» **TRAVAIL DEMANDÉ**
Convertis tous les items ci-dessous en un CSV à deux colonnes, « champ » et « valeur », avec une ligne par intitulé et sa valeur. Place chaque texte entre guillemets dans sa propre case, en remplaçant les sauts de ligne par des espaces.

» **DONNÉES À TRAITER**

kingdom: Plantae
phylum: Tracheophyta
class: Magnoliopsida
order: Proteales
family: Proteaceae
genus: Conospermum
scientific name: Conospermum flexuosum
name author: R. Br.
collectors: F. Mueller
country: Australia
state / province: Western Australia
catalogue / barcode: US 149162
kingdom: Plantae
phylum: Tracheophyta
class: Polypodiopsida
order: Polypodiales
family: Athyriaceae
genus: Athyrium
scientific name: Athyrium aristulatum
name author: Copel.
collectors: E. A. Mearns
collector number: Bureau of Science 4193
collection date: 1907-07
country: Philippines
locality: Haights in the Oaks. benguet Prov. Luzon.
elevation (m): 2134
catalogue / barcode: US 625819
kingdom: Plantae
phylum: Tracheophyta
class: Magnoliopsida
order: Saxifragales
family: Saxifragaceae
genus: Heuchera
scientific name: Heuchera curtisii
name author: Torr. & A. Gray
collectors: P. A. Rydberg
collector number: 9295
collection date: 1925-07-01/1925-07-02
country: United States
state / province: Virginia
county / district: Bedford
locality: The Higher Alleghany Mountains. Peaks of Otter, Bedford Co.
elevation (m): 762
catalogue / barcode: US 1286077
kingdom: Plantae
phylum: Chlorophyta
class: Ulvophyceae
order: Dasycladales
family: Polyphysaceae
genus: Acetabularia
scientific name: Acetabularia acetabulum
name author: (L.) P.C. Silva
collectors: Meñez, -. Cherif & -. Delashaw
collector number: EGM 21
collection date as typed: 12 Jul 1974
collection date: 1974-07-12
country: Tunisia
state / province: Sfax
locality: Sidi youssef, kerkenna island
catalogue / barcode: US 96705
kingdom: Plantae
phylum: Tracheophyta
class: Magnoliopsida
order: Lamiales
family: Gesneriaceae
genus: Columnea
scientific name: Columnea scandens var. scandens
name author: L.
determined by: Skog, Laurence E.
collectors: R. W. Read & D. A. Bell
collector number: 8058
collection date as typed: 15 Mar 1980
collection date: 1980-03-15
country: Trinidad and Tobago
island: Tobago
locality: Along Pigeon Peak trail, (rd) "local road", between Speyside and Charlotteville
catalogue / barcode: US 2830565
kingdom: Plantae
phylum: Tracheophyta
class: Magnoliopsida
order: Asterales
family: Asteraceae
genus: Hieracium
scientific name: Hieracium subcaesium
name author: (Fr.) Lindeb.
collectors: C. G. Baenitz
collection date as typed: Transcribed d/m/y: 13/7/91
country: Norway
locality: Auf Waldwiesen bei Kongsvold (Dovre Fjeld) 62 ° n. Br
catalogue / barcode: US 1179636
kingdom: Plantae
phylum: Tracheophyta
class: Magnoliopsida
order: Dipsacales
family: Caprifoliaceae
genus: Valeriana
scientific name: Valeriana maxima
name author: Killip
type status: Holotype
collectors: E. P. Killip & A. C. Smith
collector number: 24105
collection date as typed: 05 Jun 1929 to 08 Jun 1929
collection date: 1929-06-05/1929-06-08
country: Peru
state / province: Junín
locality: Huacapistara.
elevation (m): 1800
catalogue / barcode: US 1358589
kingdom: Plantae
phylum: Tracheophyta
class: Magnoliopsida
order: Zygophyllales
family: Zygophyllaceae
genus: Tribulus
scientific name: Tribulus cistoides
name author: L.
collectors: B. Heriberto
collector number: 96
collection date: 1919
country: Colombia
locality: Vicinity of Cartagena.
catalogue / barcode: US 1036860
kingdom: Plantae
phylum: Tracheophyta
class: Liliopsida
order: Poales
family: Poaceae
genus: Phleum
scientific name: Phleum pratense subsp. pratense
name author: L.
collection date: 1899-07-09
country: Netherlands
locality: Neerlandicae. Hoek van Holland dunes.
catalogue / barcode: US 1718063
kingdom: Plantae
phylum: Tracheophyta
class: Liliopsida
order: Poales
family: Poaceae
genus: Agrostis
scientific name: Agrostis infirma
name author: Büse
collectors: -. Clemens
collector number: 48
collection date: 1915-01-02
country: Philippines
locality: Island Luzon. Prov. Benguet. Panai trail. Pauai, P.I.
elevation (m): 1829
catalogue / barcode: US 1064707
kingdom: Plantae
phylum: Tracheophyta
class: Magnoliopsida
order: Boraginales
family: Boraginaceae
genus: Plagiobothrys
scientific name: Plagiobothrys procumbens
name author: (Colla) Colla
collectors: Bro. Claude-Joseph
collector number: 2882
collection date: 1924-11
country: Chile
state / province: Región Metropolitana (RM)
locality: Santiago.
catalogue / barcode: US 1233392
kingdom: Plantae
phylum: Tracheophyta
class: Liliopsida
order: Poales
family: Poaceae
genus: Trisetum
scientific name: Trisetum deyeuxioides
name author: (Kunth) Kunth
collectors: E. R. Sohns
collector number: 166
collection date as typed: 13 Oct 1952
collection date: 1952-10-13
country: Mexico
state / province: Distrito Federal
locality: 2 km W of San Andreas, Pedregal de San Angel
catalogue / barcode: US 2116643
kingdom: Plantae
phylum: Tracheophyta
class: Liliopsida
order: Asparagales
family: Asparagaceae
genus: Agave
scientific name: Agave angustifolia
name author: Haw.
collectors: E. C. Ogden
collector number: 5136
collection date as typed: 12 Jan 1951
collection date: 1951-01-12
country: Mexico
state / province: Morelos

» **CORRIGÉ**
champ,valeur
"kingdom:","Plantae"
"phylum:","Tracheophyta"
"class:","Magnoliopsida"
"order:","Proteales"
"family:","Proteaceae"
"genus:","Conospermum"
"scientific name:","Conospermum flexuosum"
"name author:","R. Br."
"collectors:","F. Mueller"
"country:","Australia"
"state / province:","Western Australia"
"catalogue / barcode:","US 149162"
"kingdom:","Plantae"
"phylum:","Tracheophyta"
"class:","Polypodiopsida"
"order:","Polypodiales"
"family:","Athyriaceae"
"genus:","Athyrium"
"scientific name:","Athyrium aristulatum"
"name author:","Copel."
"collectors:","E. A. Mearns"
"collector number:","Bureau of Science 4193"
"collection date:","1907-07"
"country:","Philippines"
"locality:","Haights in the Oaks. benguet Prov. Luzon."
"elevation (m):","2134"
"catalogue / barcode:","US 625819"
"kingdom:","Plantae"
"phylum:","Tracheophyta"
"class:","Magnoliopsida"
"order:","Saxifragales"
"family:","Saxifragaceae"
"genus:","Heuchera"
"scientific name:","Heuchera curtisii"
"name author:","Torr. & A. Gray"
"collectors:","P. A. Rydberg"
"collector number:","9295"
"collection date:","1925-07-01/1925-07-02"
"country:","United States"
"state / province:","Virginia"
"county / district:","Bedford"
"locality:","The Higher Alleghany Mountains. Peaks of Otter, Bedford Co."
"elevation (m):","762"
"catalogue / barcode:","US 1286077"
"kingdom:","Plantae"
"phylum:","Chlorophyta"
"class:","Ulvophyceae"
"order:","Dasycladales"
"family:","Polyphysaceae"
"genus:","Acetabularia"
"scientific name:","Acetabularia acetabulum"
"name author:","(L.) P.C. Silva"
"collectors:","Meñez, -. Cherif & -. Delashaw"
"collector number:","EGM 21"
"collection date as typed:","12 Jul 1974"
"collection date:","1974-07-12"
"country:","Tunisia"
"state / province:","Sfax"
"locality:","Sidi youssef, kerkenna island"
"catalogue / barcode:","US 96705"
"kingdom:","Plantae"
"phylum:","Tracheophyta"
"class:","Magnoliopsida"
"order:","Lamiales"
"family:","Gesneriaceae"
"genus:","Columnea"
"scientific name:","Columnea scandens var. scandens"
"name author:","L."
"determined by:","Skog, Laurence E."
"collectors:","R. W. Read & D. A. Bell"
"collector number:","8058"
"collection date as typed:","15 Mar 1980"
"collection date:","1980-03-15"
"country:","Trinidad and Tobago"
"island:","Tobago"
"locality:","Along Pigeon Peak trail, (rd) ""local road"", between Speyside and Charlotteville"
"catalogue / barcode:","US 2830565"
"kingdom:","Plantae"
"phylum:","Tracheophyta"
"class:","Magnoliopsida"
"order:","Asterales"
"family:","Asteraceae"
"genus:","Hieracium"
"scientific name:","Hieracium subcaesium"
"name author:","(Fr.) Lindeb."
"collectors:","C. G. Baenitz"
"collection date as typed:","Transcribed d/m/y: 13/7/91"
"country:","Norway"
"locality:","Auf Waldwiesen bei Kongsvold (Dovre Fjeld) 62 ° n. Br"
"catalogue / barcode:","US 1179636"
"kingdom:","Plantae"
"phylum:","Tracheophyta"
"class:","Magnoliopsida"
"order:","Dipsacales"
"family:","Caprifoliaceae"
"genus:","Valeriana"
"scientific name:","Valeriana maxima"
"name author:","Killip"
"type status:","Holotype"
"collectors:","E. P. Killip & A. C. Smith"
"collector number:","24105"
"collection date as typed:","05 Jun 1929 to 08 Jun 1929"
"collection date:","1929-06-05/1929-06-08"
"country:","Peru"
"state / province:","Junín"
"locality:","Huacapistara."
"elevation (m):","1800"
"catalogue / barcode:","US 1358589"
"kingdom:","Plantae"
"phylum:","Tracheophyta"
"class:","Magnoliopsida"
"order:","Zygophyllales"
"family:","Zygophyllaceae"
"genus:","Tribulus"
"scientific name:","Tribulus cistoides"
"name author:","L."
"collectors:","B. Heriberto"
"collector number:","96"
"collection date:","1919"
"country:","Colombia"
"locality:","Vicinity of Cartagena."
"catalogue / barcode:","US 1036860"
"kingdom:","Plantae"
"phylum:","Tracheophyta"
"class:","Liliopsida"
"order:","Poales"
"family:","Poaceae"
"genus:","Phleum"
"scientific name:","Phleum pratense subsp. pratense"
"name author:","L."
"collection date:","1899-07-09"
"country:","Netherlands"
"locality:","Neerlandicae. Hoek van Holland dunes."
"catalogue / barcode:","US 1718063"
"kingdom:","Plantae"
"phylum:","Tracheophyta"
"class:","Liliopsida"
"order:","Poales"
"family:","Poaceae"
"genus:","Agrostis"
"scientific name:","Agrostis infirma"
"name author:","Büse"
"collectors:","-. Clemens"
"collector number:","48"
"collection date:","1915-01-02"
"country:","Philippines"
"locality:","Island Luzon. Prov. Benguet. Panai trail. Pauai, P.I."
"elevation (m):","1829"
"catalogue / barcode:","US 1064707"
"kingdom:","Plantae"
"phylum:","Tracheophyta"
"class:","Magnoliopsida"
"order:","Boraginales"
"family:","Boraginaceae"
"genus:","Plagiobothrys"
"scientific name:","Plagiobothrys procumbens"
"name author:","(Colla) Colla"
"collectors:","Bro. Claude-Joseph"
"collector number:","2882"
"collection date:","1924-11"
"country:","Chile"
"state / province:","Región Metropolitana (RM)"
"locality:","Santiago."
"catalogue / barcode:","US 1233392"
"kingdom:","Plantae"
"phylum:","Tracheophyta"
"class:","Liliopsida"
"order:","Poales"
"family:","Poaceae"
"genus:","Trisetum"
"scientific name:","Trisetum deyeuxioides"
"name author:","(Kunth) Kunth"
"collectors:","E. R. Sohns"
"collector number:","166"
"collection date as typed:","13 Oct 1952"
"collection date:","1952-10-13"
"country:","Mexico"
"state / province:","Distrito Federal"
"locality:","2 km W of San Andreas, Pedregal de San Angel"
"catalogue / barcode:","US 2116643"
"kingdom:","Plantae"
"phylum:","Tracheophyta"
"class:","Liliopsida"
"order:","Asparagales"
"family:","Asparagaceae"
"genus:","Agave"
"scientific name:","Agave angustifolia"
"name author:","Haw."
"collectors:","E. C. Ogden"
"collector number:","5136"
"collection date as typed:","12 Jan 1951"
"collection date:","1951-01-12"
"country:","Mexico"
"state / province:","Morelos"